CRIAS scientific goals
The primary focus of CRIAS is to share and improve methods in historical climatology, whether these improvements come from new historical research, new statistical approaches, or more effective comparison of the archives of societies with paleoclimate data and models.
CRIAS aims to improve the use of the archives of societies in reconstructing historical climate variability and human impacts with the following goals:
1. To coordinate and disseminate best practices for climate reconstruction from the archives of societies from all world regions.
In particular, we are concerned with establishing the compatibility of data produced by historical climatologists working in China with those produced by historical climatologists working in Europe and elsewhere.
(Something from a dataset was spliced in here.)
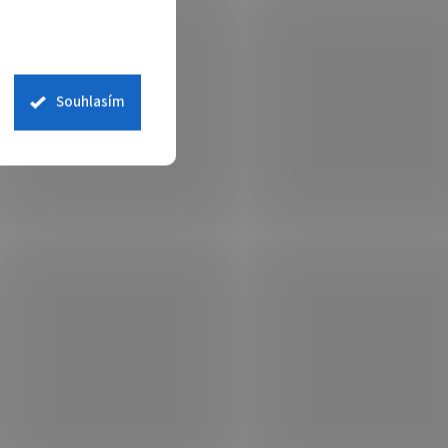
Souhlasím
As a first step, this means discussing shared standards of source criticism and as subsequent second step, we will review the existing methods of creating climate indices, their strengths and flaws, while we look for ways to make their creation more transparent.
2. To coordinate and disseminate best practices for creating data for climate-historical databases that collect, tag, and qualify information from the archives of society.
In particular, we are concerned with how to compile and interpret narrative sources for use in climate reconstruction. Our goal is not to create a new database but to review, refine and harmonize existing databases in close cooperation with their creators.
3. To coordinate and disseminate best practices for integrating information from historical climatology into paleoclimate reconstructions and climate modeling.
In particular, we aim to explore ways that paleoclimate reconstructions and models could take advantage of the higher resolution and complete seasonal coverage found in these sources, while avoiding problems that might arise from the inhomogeneity of records and the loss of low-frequency variability inherent in many reconstructions based on the archives of societies.
4. To establish best practices for attributing impacts on past societies to historical climate variability or change.
In particular, we will work to produce publications that researchers could draw on for language and guidelines whenever arguing that some past climatic change caused a societal change, so as to avoid overly vague or deterministic statements about human history.